とひとまず謝ると、亘は怒りに任せ、これ見よがしに大きなため息を一つついた。


 少し前に、“命を賭してお仕えすべき方”と言われた気がするが、それにしては対応が雑では無かろうか。


 ……まあ、護衛対象……つまり俺が、勝手な行動を取ったせいなんだろうけど……


 そんな話をしているうちに、柊士の陽の気に晒された多くの敵兵が地面に倒れ伏し、残った者達を、人界、朝廷の連合軍が圧倒し始めたのが目に入ってきた。


 亘もそれを感じ取ったのだろう。周囲の状況に目を配りつつ、


「全く、奏太様は結様のような愛らしさが微塵もないにも関わらず、こういうところばかり結様にそっくりですね。柊士様もですが。淕が泣く理由もよく理解できます。最初の大君の血筋もあるのでしょうが、奏太様方の代は特に酷い。」


と文句を言い出した。


 ……そんな言い方をしなくても……


「ひとまず、状況を打開できたんだから良いだろ。」

「そういう問題ではありません。ほら、よく御覧なさい。従兄様が鬼の形相ですよ。」


 亘に言われて視線を前に移すと、確かに鬼かと思うくらいの怒りの表情をくっきりと浮べた柊士が、陽の気の放出をやめて、こちらに歩みを進めてくるところだった。
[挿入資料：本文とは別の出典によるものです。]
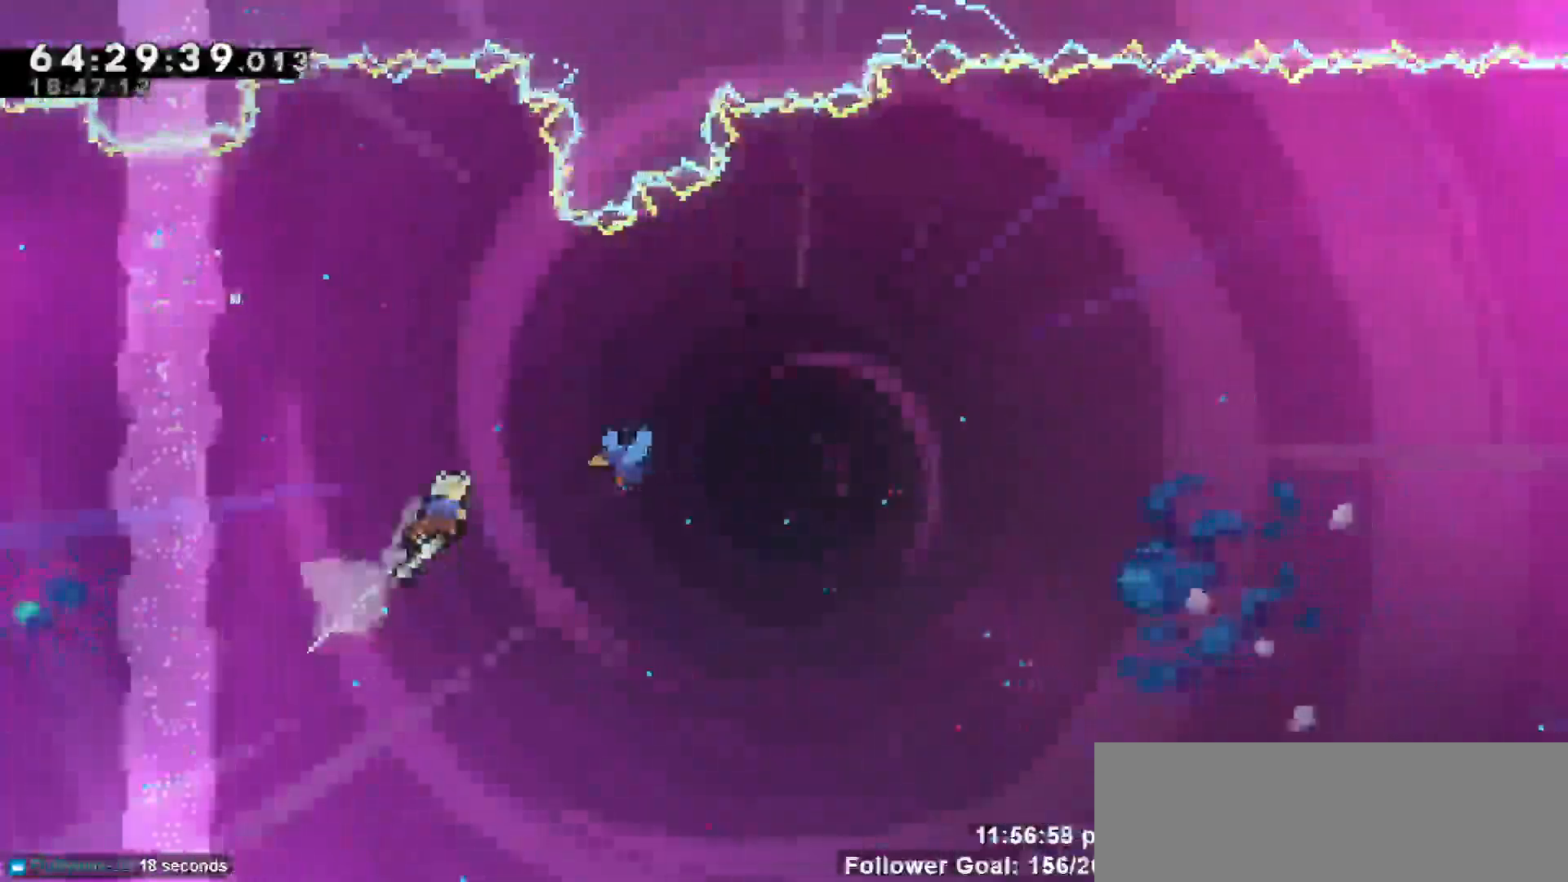
{"keys": ["right"], "events": [[250, "up", "up"], [383, "dash", "up"]]}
 思わず一歩下がり、柊士の視線から逃れるように亘の影に隠れようとする。

 が、柊士がこちらにたどり着く前に、


「……ふざけんなよ、クソが。」


という小さな声がすぐ近くから聞こえた。


 それと同時に、パン、と弱々しく手が打ち付けられる音がする。


「亘!」


 俺が叫ぶと、亘は承知したように側に落ちていたカーテンを拾い上げて広げた。


 しかし、遼は陽の気を発するのではなく、見計らったかのように勢いよく刀を握り立ち上がる。
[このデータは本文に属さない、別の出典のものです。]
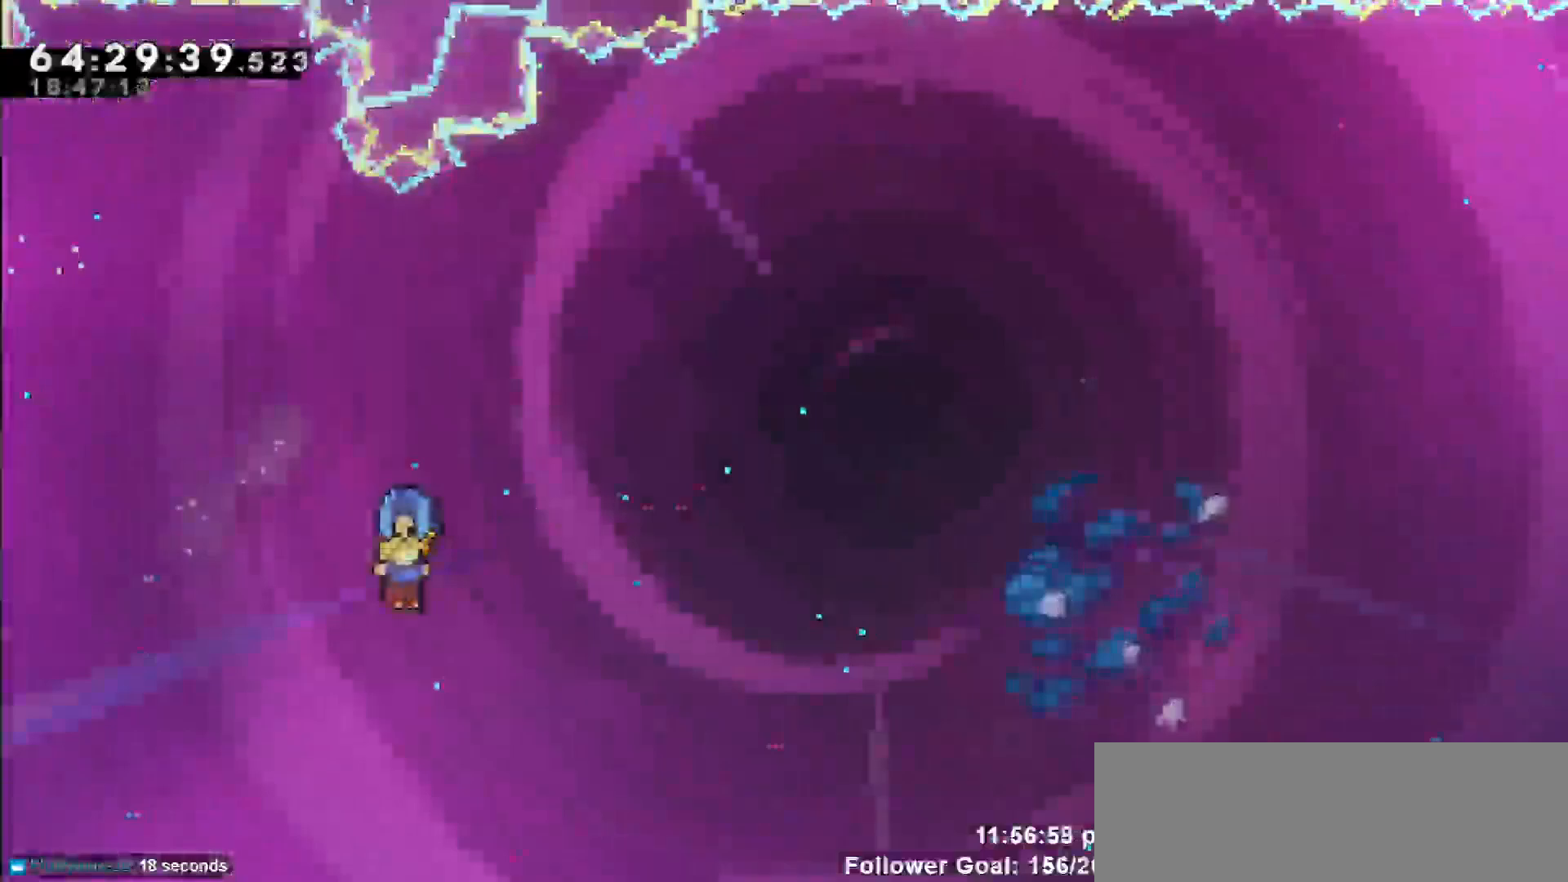
{"keys": ["right"], "events": []}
 まずい、と思ったときには、本当に負傷しているのかと思うほどの力で腕を掴まれ、ぐいっと引き寄せられた。

 更に、背中側に腕をねじりあげられ、背に刀が当てられる。


「っ痛!」


 遼勢いのまま刀を突きつけたせいで、切っ先が僅かに刺さったのだろう。鋭い痛みが走る。


 背後から遼の荒い息遣いが聞こえてくる。満身創痍であることは間違いないのだろう。それなのに、驚くほど強い力で振り払うことができない。


「止まれ! 武器を降ろせ! さもないと、コイツを殺すぞ!!」


 遼が声を張り上げると、それに気づいた人界の妖から次第に動きを止め、敵兵から距離を取りながら武器をおろしていく。


 朝廷の兵達は、戸惑うように両者を見比べていた。


 虚をつかれた亘は、悔しそうに顔を歪めてこちらを睨みつけている。柊士も同様だ。苦虫を噛み潰したような表情をしている。


 あと一歩だったのに、少しの油断で遼に捕まるなんて、申し訳無さや悔しさが同時に湧き上がってくる。


 でも、抵抗を許されないまま、俺は遼に引っ張られるように、味方と向き合いながらじりじりと後退させられた。

 完全に敵兵の中に引き込まれると、


「一度退くぞ。」


という声が背中側から聞こえた。

 瞬間、ドンと背から突き飛ばされる。


「奏太様!」


 焦ったような亘の声に顔をあげると、背後から突風が吹き付けた。


「逃げるのか! 遼!!」


 柊士の怒声が周囲に響き渡る。


 見ると、複数の鳥が空に舞い上がり、遼はその内の一羽の背にもたれかかるように乗っていた。


「悪いかよ。クソが。」


 風に消されそうな声が小さくこちらに届いた。

 遼達は、そのまま遥か上空へ舞い上がる。


「追うぞ!!」


 泰峨の声が響くと、了承したように、一部の兵が鳥の姿に変わり、泰峨や数名の兵士がそれに飛び乗った。


「蒼穹! この場は任せるぞ!」


 遼達は飛び去って行ったが、外で戦っていた者達の残党は未だ抵抗を続けている。

 軍団はこれを収める必要がある。


「はっ! お任せを!」


 蒼穹の返事を受けると、泰峨は頷いて地面から飛び立った。

 それに合わせ、人界の妖に呼びかける柊士の声も響く。


「行くぞ!」

「亘! 俺達も行こう!」


 俺がそう言うと、亘は忌々しそうな表情を浮べてこちらを見ながら、


「……承知しました……」


と、渋々といった様子で頷いた。


 大鷲の姿に変わった亘の背に跨って飛び立つと、亘は再び、ハアと深いため息をついた。